## Stored entries
************

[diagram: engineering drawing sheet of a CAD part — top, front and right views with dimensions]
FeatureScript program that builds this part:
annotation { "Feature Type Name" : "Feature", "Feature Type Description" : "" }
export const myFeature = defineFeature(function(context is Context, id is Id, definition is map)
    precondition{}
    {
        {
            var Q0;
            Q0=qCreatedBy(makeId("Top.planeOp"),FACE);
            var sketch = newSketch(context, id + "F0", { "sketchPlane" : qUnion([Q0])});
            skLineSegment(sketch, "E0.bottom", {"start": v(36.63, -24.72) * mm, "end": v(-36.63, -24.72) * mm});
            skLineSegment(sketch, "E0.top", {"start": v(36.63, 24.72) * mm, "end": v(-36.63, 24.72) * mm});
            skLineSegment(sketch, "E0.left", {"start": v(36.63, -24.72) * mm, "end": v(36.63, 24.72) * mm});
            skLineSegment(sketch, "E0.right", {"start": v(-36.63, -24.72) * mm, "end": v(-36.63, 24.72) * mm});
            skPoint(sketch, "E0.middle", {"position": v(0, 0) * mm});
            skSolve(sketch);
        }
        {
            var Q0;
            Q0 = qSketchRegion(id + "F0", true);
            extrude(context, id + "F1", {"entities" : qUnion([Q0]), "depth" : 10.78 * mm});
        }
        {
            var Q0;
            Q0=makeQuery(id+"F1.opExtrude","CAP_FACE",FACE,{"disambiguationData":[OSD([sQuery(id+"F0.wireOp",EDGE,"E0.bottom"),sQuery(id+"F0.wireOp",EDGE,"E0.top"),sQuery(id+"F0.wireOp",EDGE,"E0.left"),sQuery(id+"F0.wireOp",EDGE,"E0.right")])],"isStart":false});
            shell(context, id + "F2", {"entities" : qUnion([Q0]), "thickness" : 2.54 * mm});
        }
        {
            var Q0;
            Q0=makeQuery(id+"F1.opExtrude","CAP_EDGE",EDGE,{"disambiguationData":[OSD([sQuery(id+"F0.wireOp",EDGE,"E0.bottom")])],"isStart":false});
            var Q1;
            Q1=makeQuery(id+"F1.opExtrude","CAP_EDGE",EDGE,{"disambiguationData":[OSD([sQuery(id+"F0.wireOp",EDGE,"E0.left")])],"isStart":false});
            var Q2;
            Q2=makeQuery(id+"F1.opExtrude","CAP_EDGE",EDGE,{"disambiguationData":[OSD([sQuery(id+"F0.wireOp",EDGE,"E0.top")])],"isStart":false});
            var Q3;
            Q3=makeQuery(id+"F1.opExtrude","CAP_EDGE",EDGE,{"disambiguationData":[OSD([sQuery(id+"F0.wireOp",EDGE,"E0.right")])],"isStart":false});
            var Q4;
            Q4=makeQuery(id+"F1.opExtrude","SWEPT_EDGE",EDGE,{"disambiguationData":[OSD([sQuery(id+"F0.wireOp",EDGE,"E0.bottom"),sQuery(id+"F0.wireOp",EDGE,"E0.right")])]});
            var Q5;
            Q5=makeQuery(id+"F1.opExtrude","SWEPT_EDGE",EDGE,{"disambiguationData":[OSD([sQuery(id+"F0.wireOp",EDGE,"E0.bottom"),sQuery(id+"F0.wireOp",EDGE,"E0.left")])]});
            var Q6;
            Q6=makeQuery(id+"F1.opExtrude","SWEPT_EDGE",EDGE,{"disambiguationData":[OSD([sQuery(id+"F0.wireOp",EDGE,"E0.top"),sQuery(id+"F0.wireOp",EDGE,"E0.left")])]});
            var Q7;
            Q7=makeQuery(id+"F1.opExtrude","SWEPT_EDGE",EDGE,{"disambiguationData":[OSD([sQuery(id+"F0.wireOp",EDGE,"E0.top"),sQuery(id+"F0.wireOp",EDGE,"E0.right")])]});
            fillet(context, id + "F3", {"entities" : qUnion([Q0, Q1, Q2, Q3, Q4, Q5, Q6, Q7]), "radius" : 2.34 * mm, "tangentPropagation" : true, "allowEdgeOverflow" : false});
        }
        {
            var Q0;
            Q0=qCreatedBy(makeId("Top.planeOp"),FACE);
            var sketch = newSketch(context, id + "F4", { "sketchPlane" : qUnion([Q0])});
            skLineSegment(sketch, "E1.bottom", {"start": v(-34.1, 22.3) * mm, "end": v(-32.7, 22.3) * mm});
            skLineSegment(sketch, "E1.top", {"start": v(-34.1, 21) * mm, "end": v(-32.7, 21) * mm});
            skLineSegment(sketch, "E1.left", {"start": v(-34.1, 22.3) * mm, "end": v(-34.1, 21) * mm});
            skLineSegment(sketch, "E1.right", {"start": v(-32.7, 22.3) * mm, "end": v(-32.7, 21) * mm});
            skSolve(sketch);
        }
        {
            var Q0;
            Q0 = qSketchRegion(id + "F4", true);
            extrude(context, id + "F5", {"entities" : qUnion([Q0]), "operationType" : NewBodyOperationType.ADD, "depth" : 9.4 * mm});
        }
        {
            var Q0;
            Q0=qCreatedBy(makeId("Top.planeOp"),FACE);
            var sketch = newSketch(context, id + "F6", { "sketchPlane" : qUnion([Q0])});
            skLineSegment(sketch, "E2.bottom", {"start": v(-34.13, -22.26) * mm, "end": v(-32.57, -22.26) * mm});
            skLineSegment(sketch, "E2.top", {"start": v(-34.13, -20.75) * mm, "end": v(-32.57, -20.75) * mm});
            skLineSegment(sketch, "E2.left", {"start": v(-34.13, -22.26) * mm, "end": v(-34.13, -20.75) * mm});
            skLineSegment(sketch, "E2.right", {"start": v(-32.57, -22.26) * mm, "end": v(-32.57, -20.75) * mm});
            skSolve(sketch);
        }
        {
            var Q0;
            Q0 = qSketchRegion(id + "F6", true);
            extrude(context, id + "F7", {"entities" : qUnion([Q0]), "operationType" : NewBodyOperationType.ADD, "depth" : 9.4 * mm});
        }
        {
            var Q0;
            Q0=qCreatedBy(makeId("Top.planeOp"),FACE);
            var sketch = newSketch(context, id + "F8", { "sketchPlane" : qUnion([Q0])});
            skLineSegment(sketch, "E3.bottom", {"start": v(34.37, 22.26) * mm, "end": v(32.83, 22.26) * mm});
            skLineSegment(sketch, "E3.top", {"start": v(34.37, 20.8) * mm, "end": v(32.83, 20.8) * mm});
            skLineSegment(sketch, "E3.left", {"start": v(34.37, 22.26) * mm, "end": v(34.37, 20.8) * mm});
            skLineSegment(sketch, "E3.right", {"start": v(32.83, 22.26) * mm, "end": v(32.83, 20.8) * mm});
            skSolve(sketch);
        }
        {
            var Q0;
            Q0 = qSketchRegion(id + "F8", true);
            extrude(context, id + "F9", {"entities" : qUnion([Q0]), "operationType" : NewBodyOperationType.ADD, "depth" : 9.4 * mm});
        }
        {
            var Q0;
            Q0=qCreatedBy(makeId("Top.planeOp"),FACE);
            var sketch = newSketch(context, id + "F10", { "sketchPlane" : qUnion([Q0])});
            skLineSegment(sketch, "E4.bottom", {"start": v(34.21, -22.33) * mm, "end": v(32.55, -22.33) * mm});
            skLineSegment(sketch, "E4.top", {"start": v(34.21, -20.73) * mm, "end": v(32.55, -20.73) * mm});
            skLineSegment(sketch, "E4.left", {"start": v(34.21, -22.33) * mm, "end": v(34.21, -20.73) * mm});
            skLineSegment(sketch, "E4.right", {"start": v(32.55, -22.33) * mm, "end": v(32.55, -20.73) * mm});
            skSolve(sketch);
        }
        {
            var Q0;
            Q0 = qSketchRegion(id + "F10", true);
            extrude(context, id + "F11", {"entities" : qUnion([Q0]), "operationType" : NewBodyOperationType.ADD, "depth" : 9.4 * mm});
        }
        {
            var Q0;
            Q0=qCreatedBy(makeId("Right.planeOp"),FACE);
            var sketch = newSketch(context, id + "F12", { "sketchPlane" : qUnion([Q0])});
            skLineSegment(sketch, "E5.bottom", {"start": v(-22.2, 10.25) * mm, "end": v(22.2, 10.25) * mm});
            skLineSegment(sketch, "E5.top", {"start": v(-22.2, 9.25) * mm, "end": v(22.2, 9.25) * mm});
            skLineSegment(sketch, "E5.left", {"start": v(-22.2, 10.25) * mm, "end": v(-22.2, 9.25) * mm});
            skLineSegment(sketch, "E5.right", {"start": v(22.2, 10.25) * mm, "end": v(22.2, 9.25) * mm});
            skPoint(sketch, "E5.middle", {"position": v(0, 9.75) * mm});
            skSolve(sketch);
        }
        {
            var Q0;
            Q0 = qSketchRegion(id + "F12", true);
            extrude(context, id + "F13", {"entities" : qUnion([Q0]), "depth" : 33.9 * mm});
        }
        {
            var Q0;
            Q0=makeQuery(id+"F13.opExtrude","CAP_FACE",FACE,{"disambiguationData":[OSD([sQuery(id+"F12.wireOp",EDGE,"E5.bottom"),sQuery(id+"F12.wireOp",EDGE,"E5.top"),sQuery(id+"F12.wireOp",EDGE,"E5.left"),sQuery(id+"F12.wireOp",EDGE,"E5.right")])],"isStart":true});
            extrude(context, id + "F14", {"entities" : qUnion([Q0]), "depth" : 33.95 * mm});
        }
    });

************

## Stated task
Filter the entries down to the lines that contain the string "part", and copy each of those lines in full.

## Expected output
[diagram: engineering drawing sheet of a CAD part — top, front and right views with dimensions]
FeatureScript program that builds this part:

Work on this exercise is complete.